- Task details -
Please pick out each line of the material below that contains the word "Essay".

*** Data excerpts ***

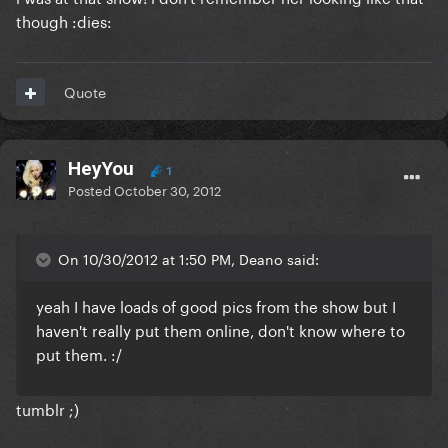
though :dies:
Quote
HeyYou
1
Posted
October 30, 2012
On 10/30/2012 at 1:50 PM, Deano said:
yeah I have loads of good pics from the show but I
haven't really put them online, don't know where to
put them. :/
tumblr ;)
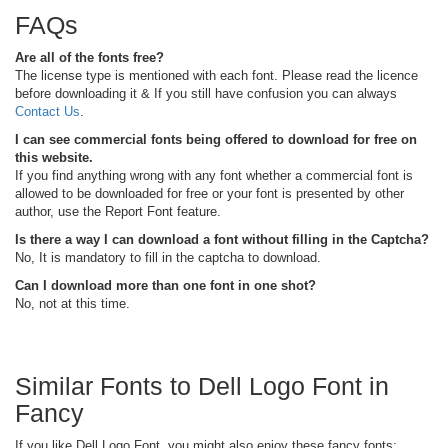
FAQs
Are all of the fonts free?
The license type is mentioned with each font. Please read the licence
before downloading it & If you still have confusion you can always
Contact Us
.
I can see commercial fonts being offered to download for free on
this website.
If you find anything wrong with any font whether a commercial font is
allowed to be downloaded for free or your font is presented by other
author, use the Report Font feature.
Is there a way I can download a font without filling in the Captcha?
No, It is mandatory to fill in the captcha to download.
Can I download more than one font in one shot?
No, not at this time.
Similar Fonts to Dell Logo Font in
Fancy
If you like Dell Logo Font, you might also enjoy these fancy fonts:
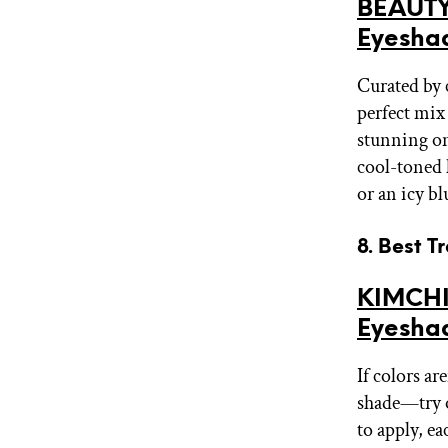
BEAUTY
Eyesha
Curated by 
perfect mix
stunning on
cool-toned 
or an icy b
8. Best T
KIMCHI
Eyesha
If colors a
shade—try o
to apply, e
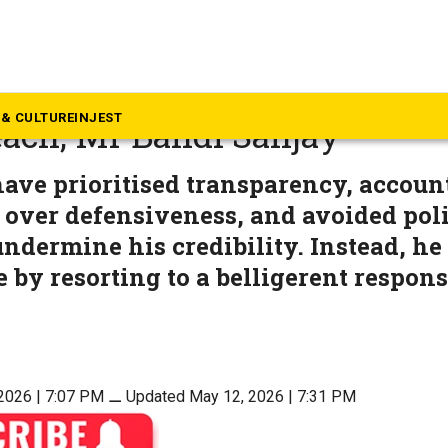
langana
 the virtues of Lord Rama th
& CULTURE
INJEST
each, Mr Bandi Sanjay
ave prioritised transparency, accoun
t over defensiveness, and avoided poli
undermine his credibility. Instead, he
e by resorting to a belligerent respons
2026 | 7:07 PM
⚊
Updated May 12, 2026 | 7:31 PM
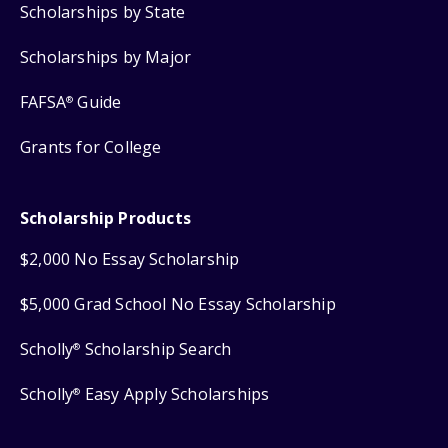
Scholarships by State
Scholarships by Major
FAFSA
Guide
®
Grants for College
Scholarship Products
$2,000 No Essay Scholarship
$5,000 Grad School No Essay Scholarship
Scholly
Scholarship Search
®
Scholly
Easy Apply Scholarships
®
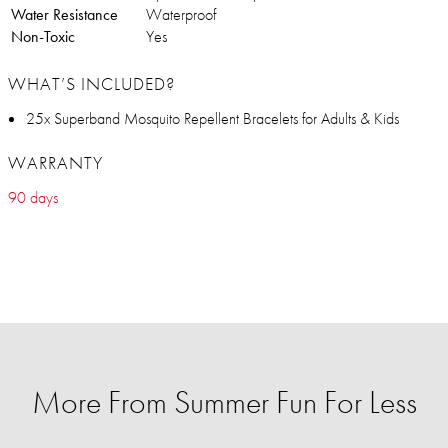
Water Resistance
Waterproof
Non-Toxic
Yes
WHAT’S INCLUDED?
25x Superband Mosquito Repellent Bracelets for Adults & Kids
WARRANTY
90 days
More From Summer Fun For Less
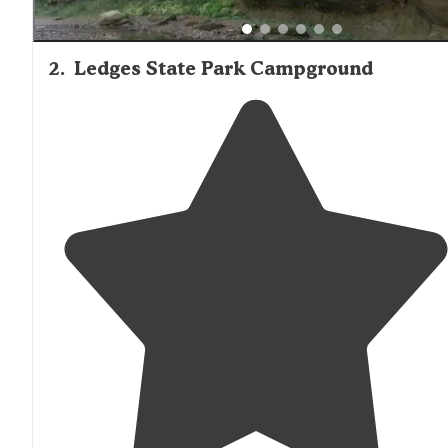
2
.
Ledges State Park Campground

*** End of Data excerpts ***

- Solution to the problem -
$2,000 No Essay Scholarship
$5,000 Grad School No Essay Scholarship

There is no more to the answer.